Keep trying MM; you might eventually hit the broad side of the barn if you continue firing wildly into the air with no real aim or purpose. So far you have simply failed to connect with real facts and logic on any meaningful issue, but that doesn’t seem to stop you from posting gibberish over and over again. Let’s look at the facts shall we?
My assertion was that USAPA was never going to deliver a contract based on the fact that the negotiation team is asking for unrealistic terms on the financial issues of the JCBA. Now you may ask why my assertion is a fact rather than an opinion, which is fair – you didn’t ask – but I’ll prove this out anyway. It all comes down to the ability to read financial statements and then use sound logic and reason from there to draw a factual conclusion.
On that note we find that USAPA is requesting a pay-parity retroactive pay increase (signing bonus really) for the east pilots since the date of the merger in 2005. Okay, let’s break that down using very conservative estimates (that would be in your favor MM to make the point). One way to calculate this is to take the $120M Kirby proposal which the Company has said repeatedly would bring the east up to the west pay scale (pay parity) plus it would include a 3% raise for west pilots, right? Now the west pilots represent approximately 1/3 of the total population of US pilots, so their impact on the $120M annual increase needs to be discounted from the Company’s estimates in order to calculate an annual cost for retroactive pay-parity since 2005.

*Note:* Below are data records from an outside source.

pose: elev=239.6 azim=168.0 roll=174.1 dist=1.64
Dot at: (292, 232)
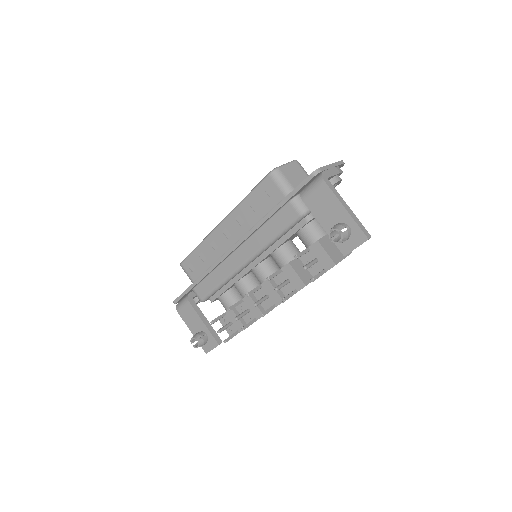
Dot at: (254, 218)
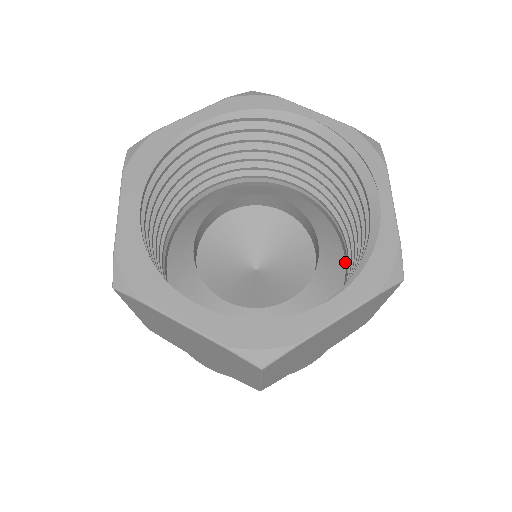
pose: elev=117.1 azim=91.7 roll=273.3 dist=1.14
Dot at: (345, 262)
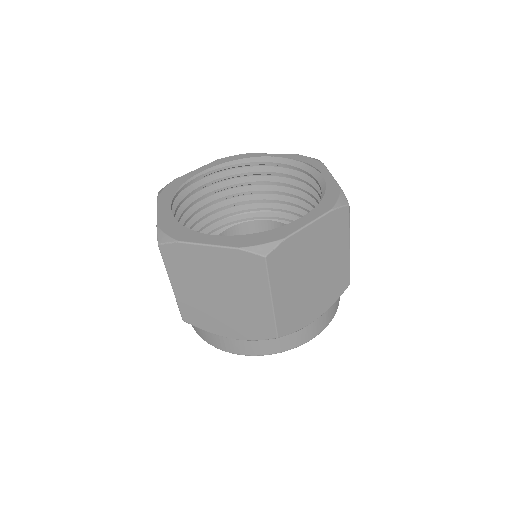
Dot at: occluded
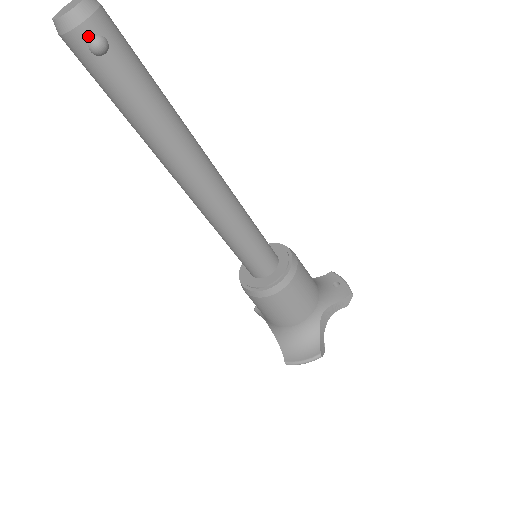
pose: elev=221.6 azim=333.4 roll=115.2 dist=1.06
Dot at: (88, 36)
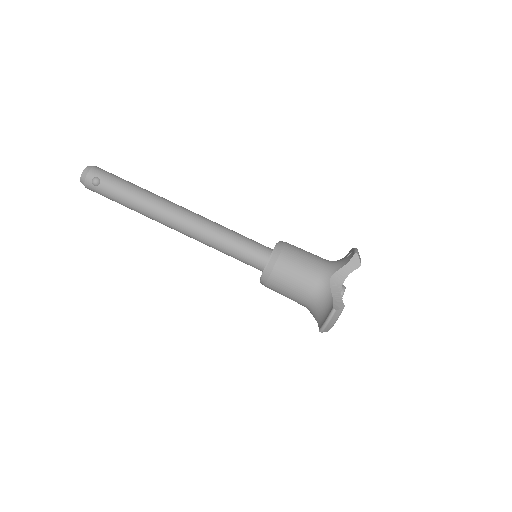
Dot at: (90, 180)
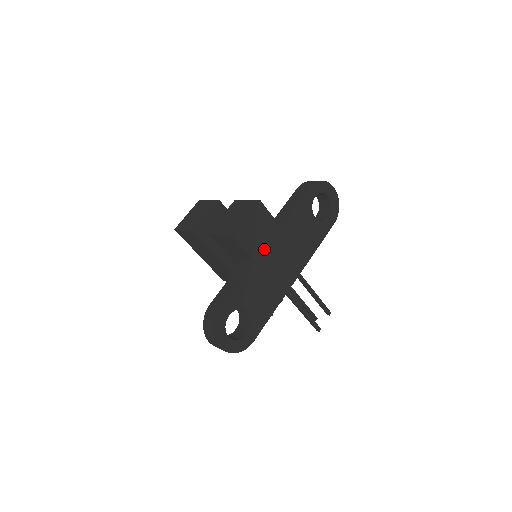
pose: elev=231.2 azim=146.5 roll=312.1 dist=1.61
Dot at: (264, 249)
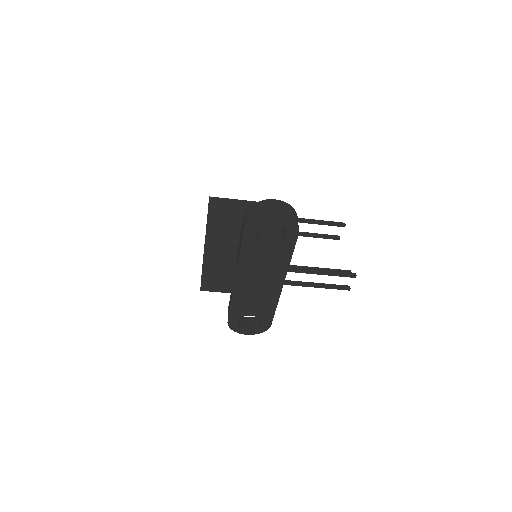
Dot at: (234, 284)
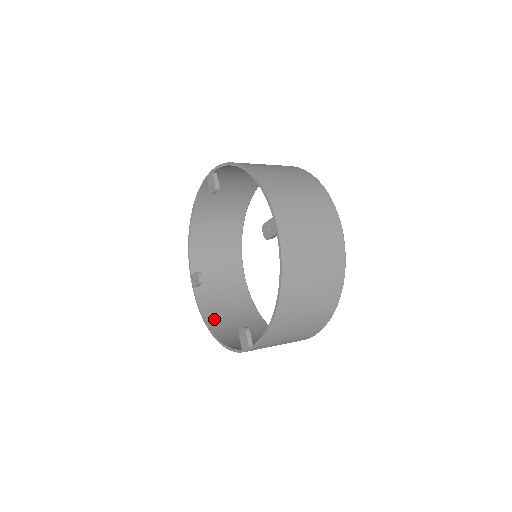
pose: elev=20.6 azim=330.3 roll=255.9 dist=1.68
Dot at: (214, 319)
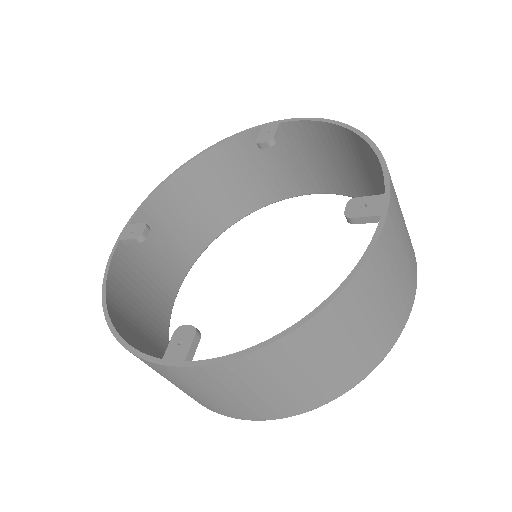
Dot at: (117, 300)
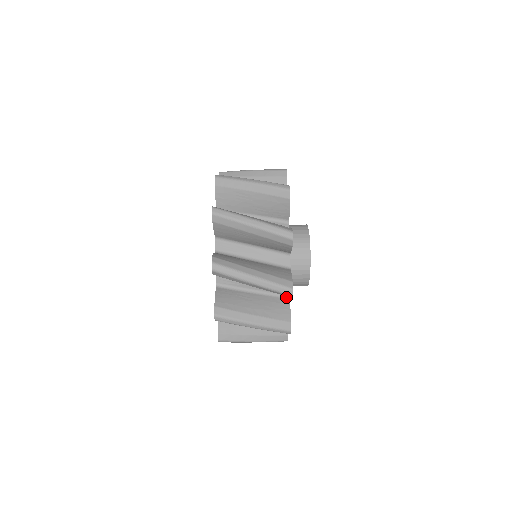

Here’s where the conservative part comes in ... I’ll take 1/3 of the $120M off the proposal to account for the west pilots who would not see retroactive pay under USAPA’s proposal. That reduces the Kirby to $80M in annual retroactive pay for the east pilot group again based on a very, very conservative estimate. Now if we multiply that $80M times six years (assuming USAPA can get to JCBA by the six year anniversary of the merger –not likely, so this is a conservative figure too) we come to a figure of $480M for the retroactive pay USAPA is demanding. Then, we would need to add the value of the increased pay for all pilots under the JCBA which should be no lower than the Kirby proposal of $120M annually, right? Therefore if Management were to go along with USAPA’s demand for retroactive pay and agree to wage increases which are no more than what has already been offered under the Kirby proposal, this would equal a $600M wage increase in the year the contract is ratified. Each year there isn’t a contract the year-one costs would go up by another $80M on a very conservative estimate.

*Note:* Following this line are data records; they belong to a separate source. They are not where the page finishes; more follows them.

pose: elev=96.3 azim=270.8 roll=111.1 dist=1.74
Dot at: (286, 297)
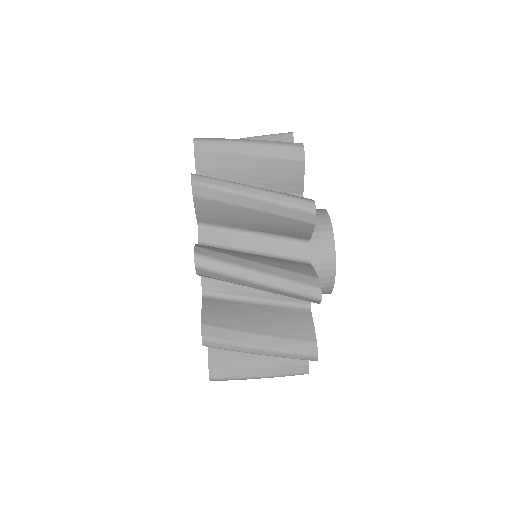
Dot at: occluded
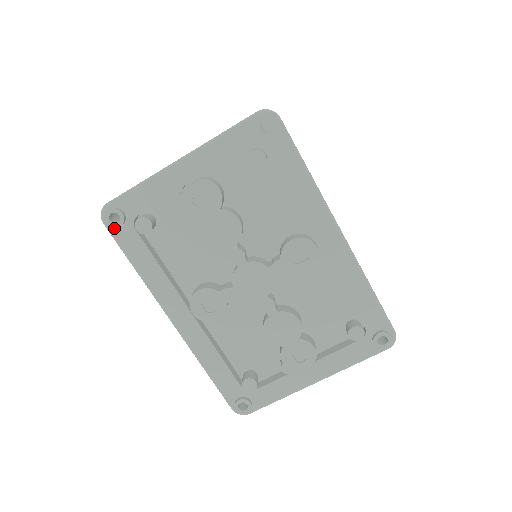
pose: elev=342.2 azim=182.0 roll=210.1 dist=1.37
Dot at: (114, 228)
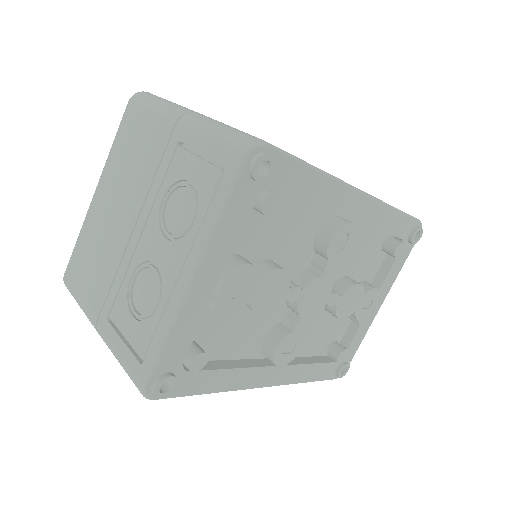
Dot at: (168, 392)
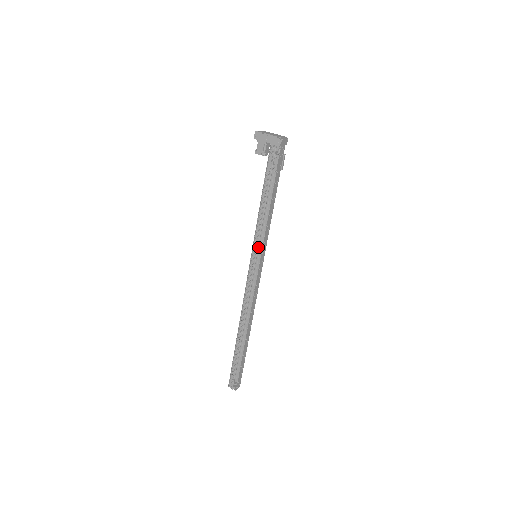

Now, where would Management come up with $600M to offer to USAPA to meet its demands? In 2010 the Company reported its second highest year for profits of only $500M. That means that if the year a JCBA is ratified is financially as good as 2010 on the P&L, USAPA’s proposed retroactive pay demand would convert a decent Net Income into a Net Loss. Hmm, so if the second highest year for profits is still not enough to meet USAPA’s pay proposals, where would the money come from for Management to agree with USAPA’s demand for retroactive pay parity for the east? The answer is that no Management team or Board of Directors would violate their fiduciary responsibility to their shareholders and their creditors to sign off on such an expensive labor contract which would propel them into bankruptcy, especially if the Company has an average year for profits rather than a near record-breaking year. There is simply no way this is going to happen and the USAPA negotiating team should know this. If they don’t then they have no business being on the negotiating committee. If they do, then the only people they are fooling are the gullible east pilots who live in a world detached from reality.